Wednesday, June 01, 2022

Top Gun: Maverick - A Fanboy's Pilgrimage To The Theatres

"Maverick is re-engaging", three words that are akin to the eponymous "At the stroke of the midnight hour….." for an Indian Mil-avia fanboy. In real-life, a renewed thrust towards achieving something that isn't going as per intent, evokes a "Maverick is re-engaging" euphoria. "Rooster is re-engaging", on the other hand, sounds like a tortured poseur.

As an unabashed 'Top Gun' fanboy, this writing makes no attempt at paying obeisance to the "objectivity Gods". The release of the latest film, 'Top Gun: Maverick' has been a manna. Watching Captain Pete "Maverick" Mitchell strapped to an F/A-18E/F Super Hornet, stress testing it's Airframe by performing edge-of the envelope manoeuvres, critical to mission success, was a 3 hours long experience in 'high'. Being able to watch it on the big screen felt like an answer to a multi-decade long prayer.

The makers of the movie, we learn, spared no effort at triggering the thrill that the audience went in to experience. A coincidence it is, that Boeing is in town with it's Super Hornets, courting Indian acquiescence to place it atop Indian Navy Aircraft Carrier.

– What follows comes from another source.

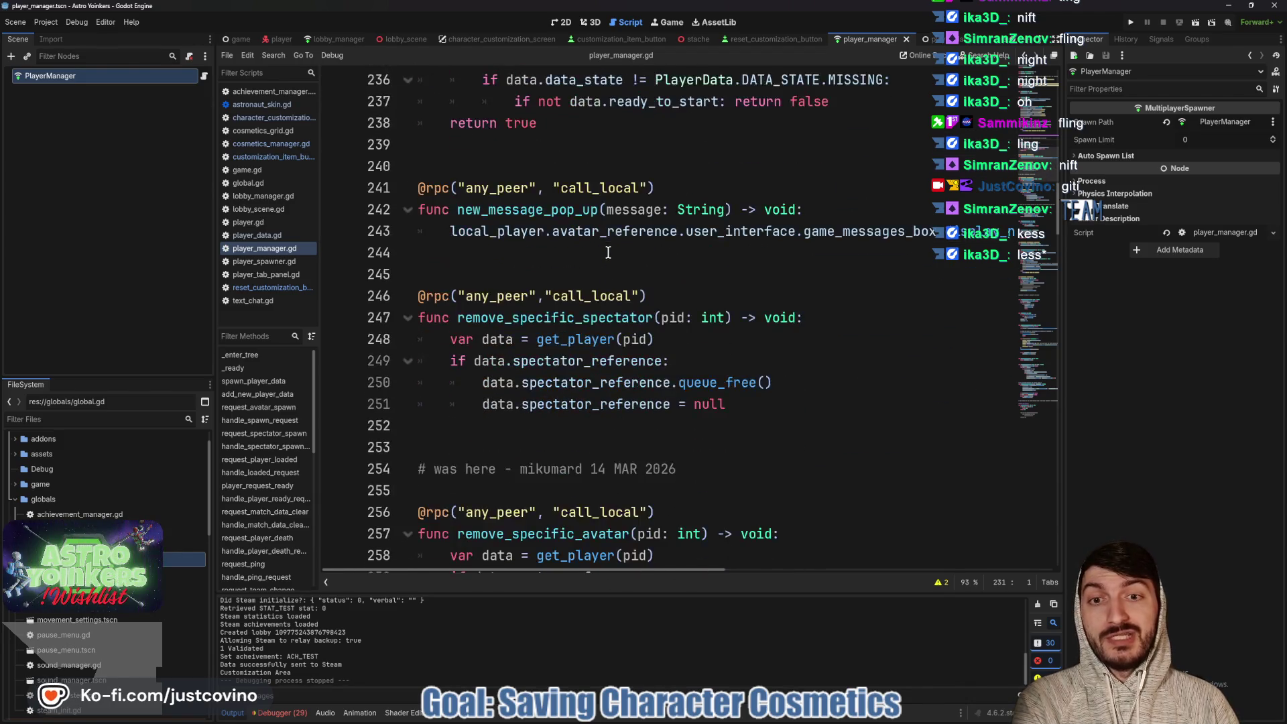
{"action": "scroll", "coordinate": [608, 253], "scroll_direction": "up", "scroll_amount": 4}
{"action": "scroll", "coordinate": [609, 253], "scroll_direction": "up", "scroll_amount": 9}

What stuck out sorely in the movie, however, was the inability of it's makers to name the belligerent. The first installation, released in midst of the Cold War, suffered no such compunctions. Even if the aircraft, MiG-28, was fictional, the Soviets, as the adversary were not. Here, an unnamed country is surreptitiously pursuing activity in an unnamed location, under the protective envelope of unnamed 5th generation fighter aircraft. Too many unnamed, the film contends with.

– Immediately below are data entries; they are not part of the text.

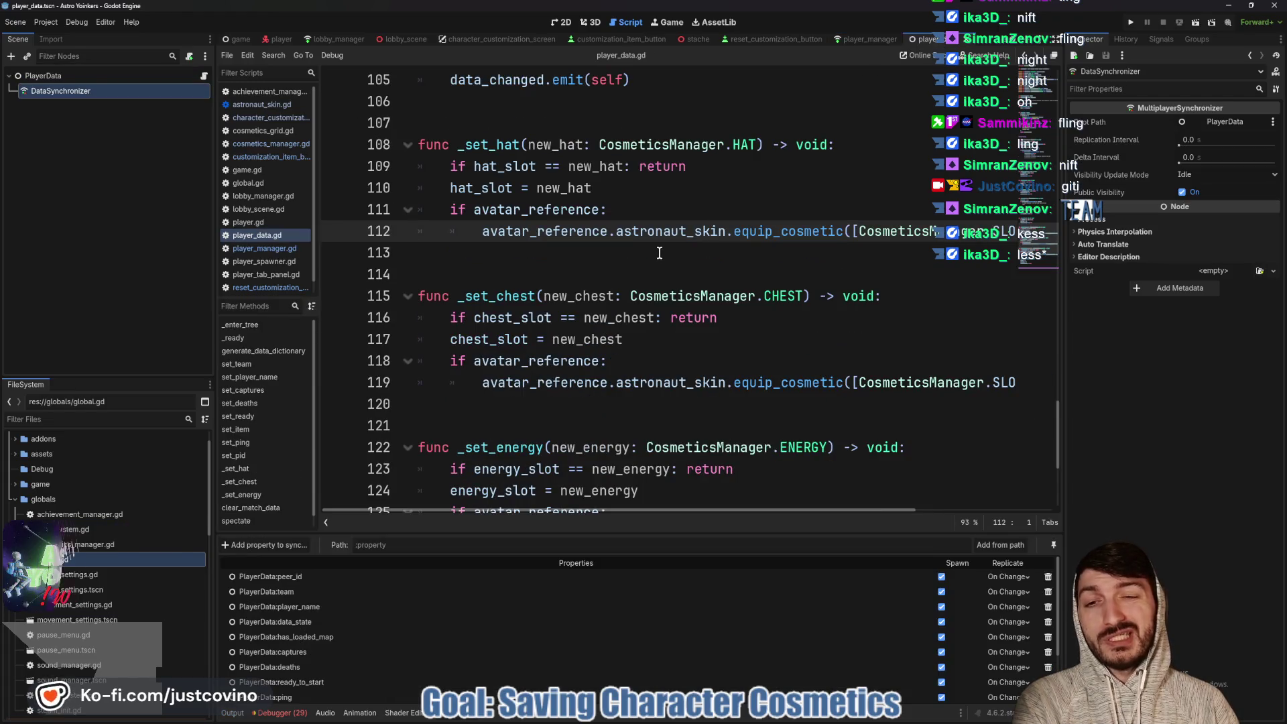
{"action": "scroll", "coordinate": [654, 253], "scroll_direction": "down", "scroll_amount": 2}
{"action": "scroll", "coordinate": [649, 258], "scroll_direction": "up", "scroll_amount": 12}
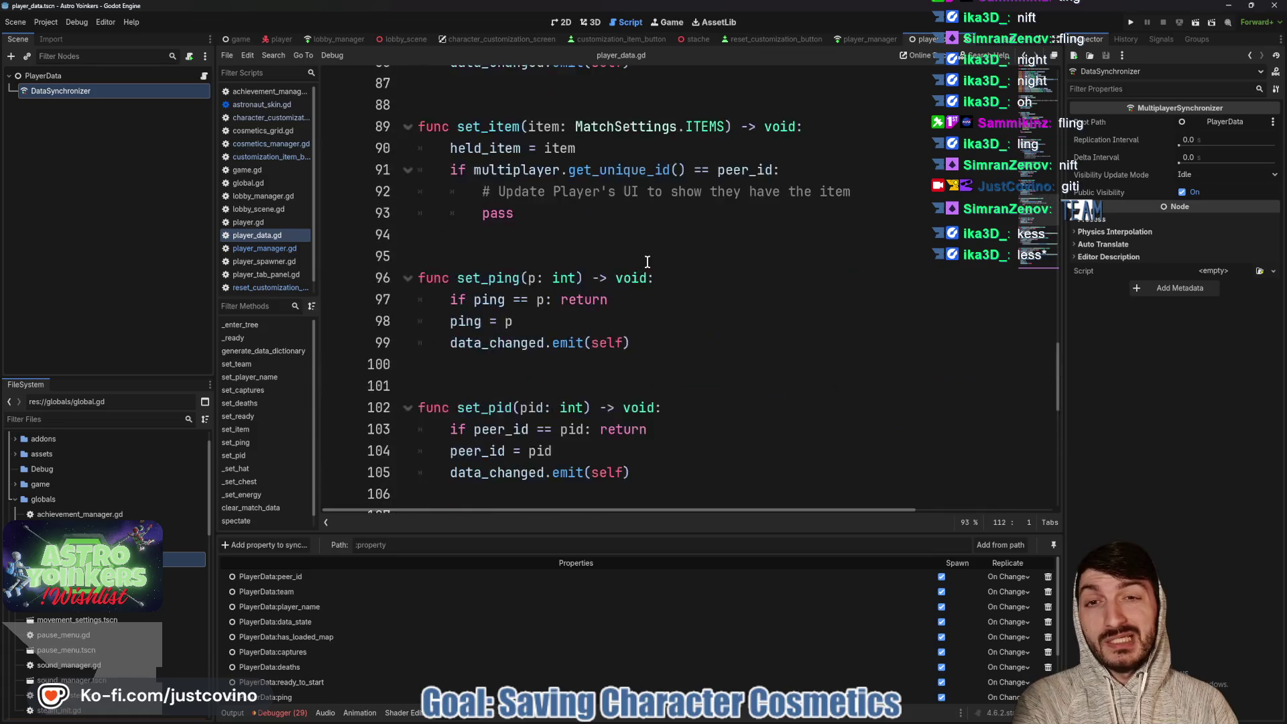
{"action": "scroll", "coordinate": [644, 260], "scroll_direction": "up", "scroll_amount": 16}
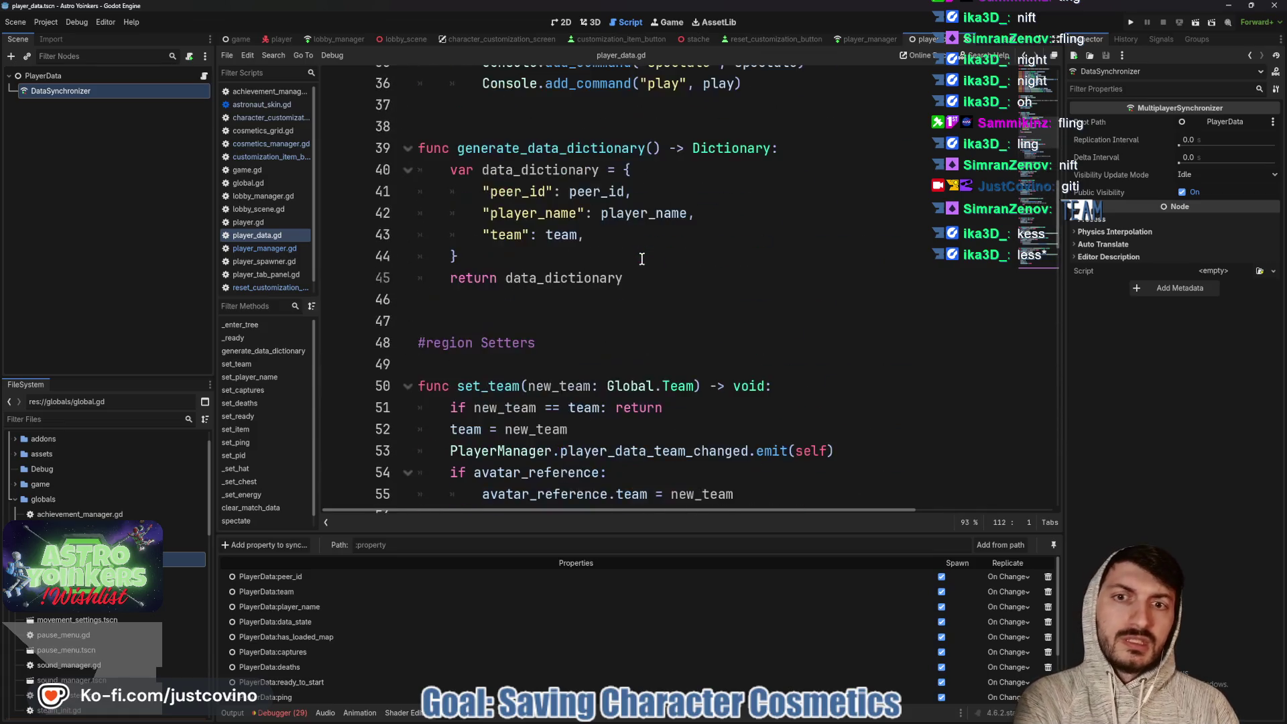
{"action": "scroll", "coordinate": [640, 258], "scroll_direction": "up", "scroll_amount": 7}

It, however, doesn't strain the brain to deduce that the Top Guns were gunning to violate the Kashtari airspace because it's leader, Prime Minister Bharath was playing hooky with the UN. After all, who else is the only current operator of the Russian Sukhoi Su-57 FGFA while continuing to fly F-14 Tomcat, that plays a pivotal role in the second instalment too. The snow-covered landscapes were another give-away.  Also subjugating incredulity, pilots ejecting out of experimental hypersonic test-beds & supersonic aircraft  & getting back into the cockpit within days.

The movie attempts at triggering déjà vu, by recreating numerous scenes that mirrors from the 1st. The trademark beach volleyball scene from the first film has a corresponding visual where the officers get into a tumble on the beach playing American Football. Missing is a Rick Rossovich analogous flexing his torso in slo-mo. Similarly, the scene where Maverick visits the home of his Commander Mike Metcalfe & learns about the heroics of his father, casts it's spell in the second when he visits the house of his Top Gun course-mate & now superior officer, Admiral Tom "Iceman" Kazansky.

As a showcase of a Jerry Bruckheimer movie, 'Top Gun: Maverick' could well be his show-reel. The stylisation, production value, the raw untempered display of adrenalin rush, that typify a Jerry Bruckheimer film, have been cranked up many notches higher in this instalment to give movie-goers breathless 3 hours of entertainment.

As far as Masala Movies go, Top Gun: Maverick is a Michelin-rated destination for savouring masala.